**TASK INSTRUCTIONS**: Output only the lines below from the one containing "## LIEBE LESERINNEN, LIEBE" to the one containing "Damit die Handwerksbäckereien", exactly as written, both ends kept.

**EXTRACTED ENTRIES**:
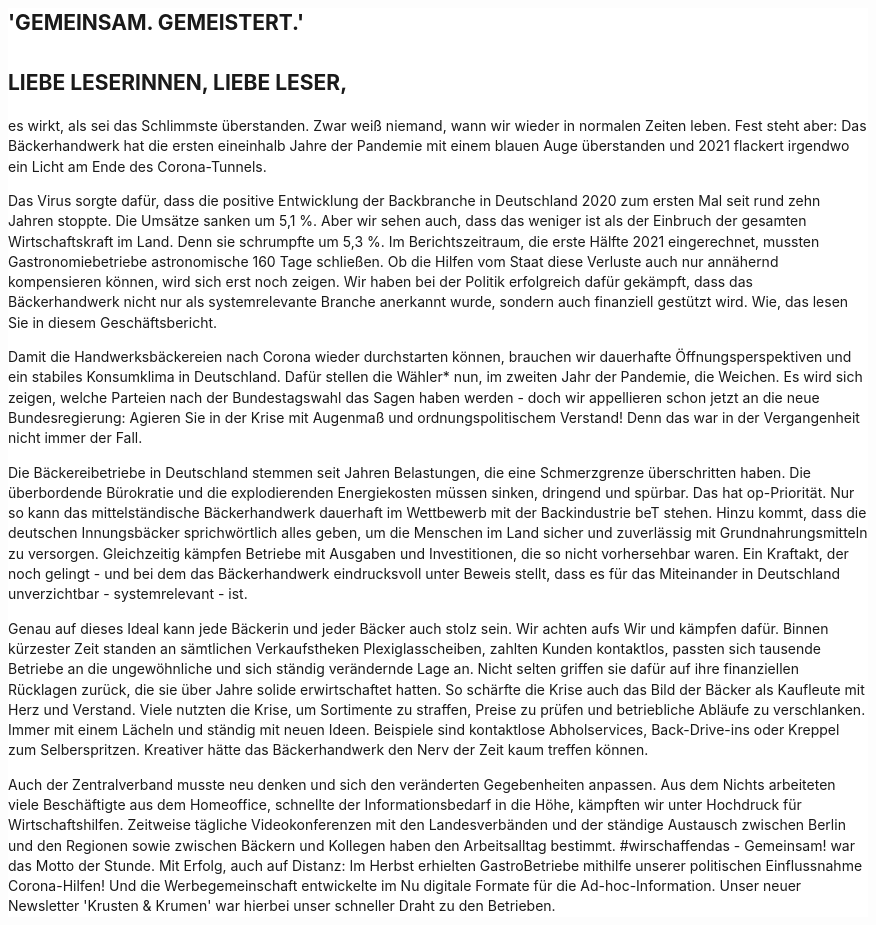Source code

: 


## 'GEMEINSAM. GEMEISTERT.'

## LIEBE LESERINNEN, LIEBE LESER,

es wirkt, als sei das Schlimmste überstanden. Zwar weiß niemand, wann wir wieder in normalen Zeiten leben. Fest steht aber: Das Bäckerhandwerk hat die ersten eineinhalb Jahre der Pandemie mit einem blauen Auge überstanden und 2021 flackert irgendwo ein Licht am Ende des Corona-Tunnels.

Das Virus sorgte dafür, dass die positive Entwicklung der Backbranche in Deutschland 2020 zum ersten Mal seit rund zehn Jahren stoppte. Die Umsätze sanken um 5,1 %. Aber wir sehen auch, dass das weniger ist als der Einbruch der gesamten Wirtschaftskraft im Land. Denn sie schrumpfte um 5,3 %. Im Berichtszeitraum, die erste Hälfte 2021 eingerechnet, mussten Gastronomiebetriebe astronomische 160 Tage schließen. Ob die Hilfen vom Staat diese Verluste auch nur annähernd kompensieren können, wird sich erst noch zeigen. Wir haben bei der Politik erfolgreich dafür gekämpft, dass das Bäckerhandwerk nicht nur als systemrelevante Branche anerkannt wurde, sondern auch finanziell gestützt wird. Wie, das lesen Sie in diesem Geschäftsbericht.

Damit die Handwerksbäckereien nach Corona wieder durchstarten können, brauchen wir dauerhafte Öffnungsperspektiven und ein stabiles Konsumklima in Deutschland. Dafür stellen die Wähler* nun, im zweiten Jahr der Pandemie, die Weichen. Es wird sich zeigen, welche Parteien nach der Bundestagswahl das Sagen haben werden - doch wir appellieren schon jetzt an die neue Bundesregierung: Agieren Sie in der Krise mit Augenmaß und ordnungspolitischem Verstand! Denn das war in der Vergangenheit nicht immer der Fall.

Die Bäckereibetriebe in Deutschland stemmen seit Jahren Belastungen, die eine Schmerzgrenze überschritten haben. Die überbordende Bürokratie und die explodierenden Energiekosten müssen sinken, dringend und spürbar. Das hat op-Priorität. Nur so kann das mittelständische Bäckerhandwerk dauerhaft im Wettbewerb mit der Backindustrie beT stehen. Hinzu kommt, dass die deutschen Innungsbäcker sprichwörtlich alles geben, um die Menschen im Land sicher und zuverlässig mit Grundnahrungsmitteln zu versorgen. Gleichzeitig kämpfen Betriebe mit Ausgaben und Investitionen, die so nicht vorhersehbar waren. Ein Kraftakt, der noch gelingt - und bei dem das Bäckerhandwerk eindrucksvoll unter Beweis stellt, dass es für das Miteinander in Deutschland unverzichtbar - systemrelevant - ist.

Genau auf dieses Ideal kann jede Bäckerin und jeder Bäcker auch stolz sein. Wir achten aufs Wir und kämpfen dafür. Binnen kürzester Zeit standen an sämtlichen Verkaufstheken Plexiglasscheiben, zahlten Kunden kontaktlos, passten sich tausende Betriebe an die ungewöhnliche und sich ständig verändernde Lage an. Nicht selten griffen sie dafür auf ihre finanziellen Rücklagen zurück, die sie über Jahre solide erwirtschaftet hatten. So schärfte die Krise auch das Bild der Bäcker als Kaufleute mit Herz und Verstand. Viele nutzten die Krise, um Sortimente zu straffen, Preise zu prüfen und betriebliche Abläufe zu verschlanken. Immer mit einem Lächeln und ständig mit neuen Ideen. Beispiele sind kontaktlose Abholservices, Back-Drive-ins oder Kreppel zum Selberspritzen. Kreativer hätte das Bäckerhandwerk den Nerv der Zeit kaum treffen können.

Auch der Zentralverband musste neu denken und sich den veränderten Gegebenheiten anpassen. Aus dem Nichts arbeiteten viele Beschäftigte aus dem Homeoffice, schnellte der Informationsbedarf in die Höhe, kämpften wir unter Hochdruck für Wirtschaftshilfen. Zeitweise tägliche Videokonferenzen mit den Landesverbänden und der ständige Austausch zwischen Berlin und den Regionen sowie zwischen Bäckern und Kollegen haben den Arbeitsalltag bestimmt. #wirschaffendas - Gemeinsam! war das Motto der Stunde. Mit Erfolg, auch auf Distanz: Im Herbst erhielten GastroBetriebe mithilfe unserer politischen Einflussnahme Corona-Hilfen! Und die Werbegemeinschaft entwickelte im Nu digitale Formate für die Ad-hoc-Information. Unser neuer Newsletter 'Krusten &amp; Krumen' war hierbei unser schneller Draht zu den Betrieben.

**YOUR SOLUTION**:
## LIEBE LESERINNEN, LIEBE LESER,

es wirkt, als sei das Schlimmste überstanden. Zwar weiß niemand, wann wir wieder in normalen Zeiten leben. Fest steht aber: Das Bäckerhandwerk hat die ersten eineinhalb Jahre der Pandemie mit einem blauen Auge überstanden und 2021 flackert irgendwo ein Licht am Ende des Corona-Tunnels.

Das Virus sorgte dafür, dass die positive Entwicklung der Backbranche in Deutschland 2020 zum ersten Mal seit rund zehn Jahren stoppte. Die Umsätze sanken um 5,1 %. Aber wir sehen auch, dass das weniger ist als der Einbruch der gesamten Wirtschaftskraft im Land. Denn sie schrumpfte um 5,3 %. Im Berichtszeitraum, die erste Hälfte 2021 eingerechnet, mussten Gastronomiebetriebe astronomische 160 Tage schließen. Ob die Hilfen vom Staat diese Verluste auch nur annähernd kompensieren können, wird sich erst noch zeigen. Wir haben bei der Politik erfolgreich dafür gekämpft, dass das Bäckerhandwerk nicht nur als systemrelevante Branche anerkannt wurde, sondern auch finanziell gestützt wird. Wie, das lesen Sie in diesem Geschäftsbericht.

Damit die Handwerksbäckereien nach Corona wieder durchstarten können, brauchen wir dauerhafte Öffnungsperspektiven und ein stabiles Konsumklima in Deutschland. Dafür stellen die Wähler* nun, im zweiten Jahr der Pandemie, die Weichen. Es wird sich zeigen, welche Parteien nach der Bundestagswahl das Sagen haben werden - doch wir appellieren schon jetzt an die neue Bundesregierung: Agieren Sie in der Krise mit Augenmaß und ordnungspolitischem Verstand! Denn das war in der Vergangenheit nicht immer der Fall.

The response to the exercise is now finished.